> _Exercise_
Reproduce the mailing-list excerpt about IAA/QPL compression for live migration word for word, in full.

> _Document segment_
<<<<
With multifd we already have a 'zlib' compression format, and so
this IAA/QPL logic would effectively just be a providing a second
implementation of zlib.

Given the use of a standard format, I would expect to be able
to use software zlib on the src, mixed with IAA/QPL zlib on
the target, or vica-verca.

IOW, rather than defining a new compression format for this,
I think we could look at a new migration parameter for

"compression-accelerator": ["auto", "none", "qpl"]

with 'auto' the default, such that we can automatically enable
IAA/QPL when 'zlib' format is requested, if running on a suitable
host.



With regards,
Daniel
Peter Xu Oct. 19, 2023, 3:23 p.m. UTC | #2
On Thu, Oct 19, 2023 at 03:52:14PM +0100, Daniel P. Berrangé wrote:
> On Thu, Oct 19, 2023 at 01:40:23PM +0200, Juan Quintela wrote:
> > Yuan Liu <yuan1.liu@intel.com> wrote:
> > > Hi,
> > >
> > > I am writing to submit a code change aimed at enhancing live migration
> > > acceleration by leveraging the compression capability of the Intel
> > > In-Memory Analytics Accelerator (IAA).
> > >
> > > Enabling compression functionality during the live migration process can
> > > enhance performance, thereby reducing downtime and network bandwidth
> > > requirements. However, this improvement comes at the cost of additional
> > > CPU resources, posing a challenge for cloud service providers in terms of
> > > resource allocation. To address this challenge, I have focused on offloading
> > > the compression overhead to the IAA hardware, resulting in performance gains.
>>>>
> _Dataset content_
<<<<
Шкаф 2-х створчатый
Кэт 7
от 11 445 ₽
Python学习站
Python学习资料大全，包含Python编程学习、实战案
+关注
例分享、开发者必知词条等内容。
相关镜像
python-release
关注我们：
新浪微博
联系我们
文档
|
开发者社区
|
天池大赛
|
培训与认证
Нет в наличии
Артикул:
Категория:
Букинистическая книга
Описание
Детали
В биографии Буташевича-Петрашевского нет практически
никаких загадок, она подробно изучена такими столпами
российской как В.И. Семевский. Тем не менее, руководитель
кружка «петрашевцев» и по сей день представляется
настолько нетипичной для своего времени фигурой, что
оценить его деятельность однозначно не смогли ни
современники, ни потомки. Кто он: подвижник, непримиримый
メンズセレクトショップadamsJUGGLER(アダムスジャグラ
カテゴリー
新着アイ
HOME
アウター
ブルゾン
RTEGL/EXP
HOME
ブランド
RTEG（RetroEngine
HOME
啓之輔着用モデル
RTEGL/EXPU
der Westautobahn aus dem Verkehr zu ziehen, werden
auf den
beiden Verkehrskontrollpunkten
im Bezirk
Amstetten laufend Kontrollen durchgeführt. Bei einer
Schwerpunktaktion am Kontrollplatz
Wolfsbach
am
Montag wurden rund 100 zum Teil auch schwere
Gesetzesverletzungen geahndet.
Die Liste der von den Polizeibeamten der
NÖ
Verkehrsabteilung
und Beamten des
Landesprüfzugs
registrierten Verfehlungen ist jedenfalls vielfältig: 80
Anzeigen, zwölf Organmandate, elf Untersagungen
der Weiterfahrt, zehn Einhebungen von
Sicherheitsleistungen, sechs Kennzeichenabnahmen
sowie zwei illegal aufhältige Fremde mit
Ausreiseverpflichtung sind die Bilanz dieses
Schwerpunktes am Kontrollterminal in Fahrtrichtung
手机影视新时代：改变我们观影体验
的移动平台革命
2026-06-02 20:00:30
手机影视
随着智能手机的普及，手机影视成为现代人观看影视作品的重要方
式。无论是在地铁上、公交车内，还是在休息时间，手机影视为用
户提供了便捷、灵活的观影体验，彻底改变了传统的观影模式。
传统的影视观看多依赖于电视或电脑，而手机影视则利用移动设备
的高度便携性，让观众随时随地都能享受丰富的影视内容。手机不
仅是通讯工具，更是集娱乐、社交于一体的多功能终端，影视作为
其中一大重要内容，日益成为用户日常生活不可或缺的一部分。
>>>>
> _Answer_
With multifd we already have a 'zlib' compression format, and so
this IAA/QPL logic would effectively just be a providing a second
implementation of zlib.

Given the use of a standard format, I would expect to be able
to use software zlib on the src, mixed with IAA/QPL zlib on
the target, or vica-verca.

IOW, rather than defining a new compression format for this,
I think we could look at a new migration parameter for

"compression-accelerator": ["auto", "none", "qpl"]

with 'auto' the default, such that we can automatically enable
IAA/QPL when 'zlib' format is requested, if running on a suitable
host.



With regards,
Daniel
Peter Xu Oct. 19, 2023, 3:23 p.m. UTC | #2
On Thu, Oct 19, 2023 at 03:52:14PM +0100, Daniel P. Berrangé wrote:
> On Thu, Oct 19, 2023 at 01:40:23PM +0200, Juan Quintela wrote:
> > Yuan Liu <yuan1.liu@intel.com> wrote:
> > > Hi,
> > >
> > > I am writing to submit a code change aimed at enhancing live migration
> > > acceleration by leveraging the compression capability of the Intel
> > > In-Memory Analytics Accelerator (IAA).
> > >
> > > Enabling compression functionality during the live migration process can
> > > enhance performance, thereby reducing downtime and network bandwidth
> > > requirements. However, this improvement comes at the cost of additional
> > > CPU resources, posing a challenge for cloud service providers in terms of
> > > resource allocation. To address this challenge, I have focused on offloading
> > > the compression overhead to the IAA hardware, resulting in performance gains.